In 1905, as one of the earliest Indian immigrants to Canada, Bhagat Singh Dhaliwal contributed greatly to his adopted country. With generosity and a full command of the English language, he helped others who followed in his footsteps to do the same.
In 1911, he was one of 20 Sikh pioneers to fund the construction of the Gur Sikh Temple, North America’s oldest Sikh temple, designated in 2002 as a National Historic Site of Canada. He went on to serve as secretary of the temple and become a member of Vancouver’s Khalsa Diwan Society and stakeholder in the Guru Nanak Mining Trust Company. The trust, established by Sant Teja Singh, was created from the Sikh principles of hard work, sharing and brotherhood of mankind, and was used to assist Sikhs, Hindus and Muslims become independent farmers in B.C. Bhagat Singh is also mentioned in Mahinder Singh Dhillon’s A History Book of the Sikhs in Canada and California as having come to the medical aid of a fellow mill worker who had collapsed.
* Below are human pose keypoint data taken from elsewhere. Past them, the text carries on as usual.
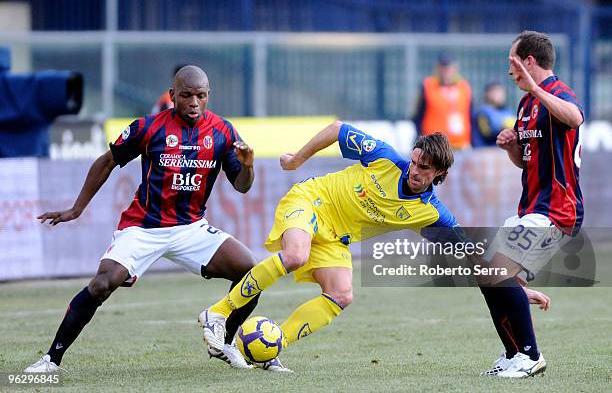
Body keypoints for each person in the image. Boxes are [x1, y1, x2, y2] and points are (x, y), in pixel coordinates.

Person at [199, 121, 550, 372]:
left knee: (341, 295)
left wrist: (516, 288)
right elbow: (337, 129)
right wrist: (296, 161)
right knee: (294, 255)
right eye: (413, 161)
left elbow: (469, 256)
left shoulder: (431, 213)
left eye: (423, 167)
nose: (413, 169)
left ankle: (274, 347)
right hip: (310, 200)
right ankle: (218, 312)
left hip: (335, 237)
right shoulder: (384, 157)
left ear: (439, 174)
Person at [25, 66, 261, 372]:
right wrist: (77, 208)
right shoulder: (148, 128)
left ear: (208, 96)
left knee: (252, 273)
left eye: (200, 96)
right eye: (187, 95)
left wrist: (248, 166)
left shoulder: (223, 131)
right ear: (173, 95)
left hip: (191, 228)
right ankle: (51, 360)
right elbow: (107, 161)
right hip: (144, 227)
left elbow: (242, 186)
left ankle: (224, 342)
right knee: (100, 286)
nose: (194, 102)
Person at [478, 30, 584, 378]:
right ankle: (513, 355)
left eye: (512, 62)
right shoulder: (526, 104)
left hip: (557, 209)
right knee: (487, 272)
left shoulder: (556, 93)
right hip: (532, 207)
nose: (509, 72)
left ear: (529, 62)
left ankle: (530, 355)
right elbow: (528, 161)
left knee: (498, 270)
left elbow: (575, 118)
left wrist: (536, 88)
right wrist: (512, 147)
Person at [413, 53, 473, 149]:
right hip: (435, 146)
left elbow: (470, 115)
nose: (446, 72)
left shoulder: (464, 87)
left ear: (455, 69)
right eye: (443, 68)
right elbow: (417, 115)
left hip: (461, 145)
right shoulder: (428, 86)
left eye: (449, 68)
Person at [471, 82, 515, 147]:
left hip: (503, 152)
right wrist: (503, 126)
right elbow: (486, 132)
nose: (500, 95)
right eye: (496, 92)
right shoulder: (482, 112)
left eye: (501, 92)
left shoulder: (508, 111)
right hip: (484, 152)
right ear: (488, 94)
Born on September 15, 1883 in the Punjabi village of Chananwal, Bhagat Singh would be nearly 40 by the time his wife, Harnam Kaur, was able to join him in Canada in 1923. The couple raised their four children — Harbajan Singh, Mohinder Kaur, Balwant Singh and Gegander Kaur — on their two-acre farm in Abbotsford, where he had originally settled.
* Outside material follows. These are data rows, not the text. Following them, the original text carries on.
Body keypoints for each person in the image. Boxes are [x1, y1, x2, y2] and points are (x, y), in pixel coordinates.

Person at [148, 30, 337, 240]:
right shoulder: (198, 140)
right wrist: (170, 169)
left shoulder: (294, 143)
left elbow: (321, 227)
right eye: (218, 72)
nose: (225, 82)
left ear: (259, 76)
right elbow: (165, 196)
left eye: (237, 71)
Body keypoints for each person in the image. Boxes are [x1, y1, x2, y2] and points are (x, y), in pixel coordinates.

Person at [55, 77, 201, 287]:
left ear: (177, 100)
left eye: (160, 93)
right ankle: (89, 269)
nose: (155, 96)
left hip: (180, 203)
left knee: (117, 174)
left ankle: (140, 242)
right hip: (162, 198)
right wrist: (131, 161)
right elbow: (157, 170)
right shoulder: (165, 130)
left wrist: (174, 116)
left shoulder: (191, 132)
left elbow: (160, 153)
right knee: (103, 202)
In 1936, the family embarked on a trip to India. Unfortunately, Bhagat Singh became ill on the voyage and was forced to go ashore at Hong Kong, where he passed away at just 52.
His legacy lives on, however, in his two surviving children. His son, Balwant Singh, and his wife, Joginder Kaur, raised their six children in Mission and Abbotsford. And his daughter, Mohinder Kaur, and her husband, Bhag Singh Mann, raised their seven sons and two daughters in Merritt. Mohinder and Bhag lived their remaining years in her father’s “hometown” of Abbotsford, where they both passed away.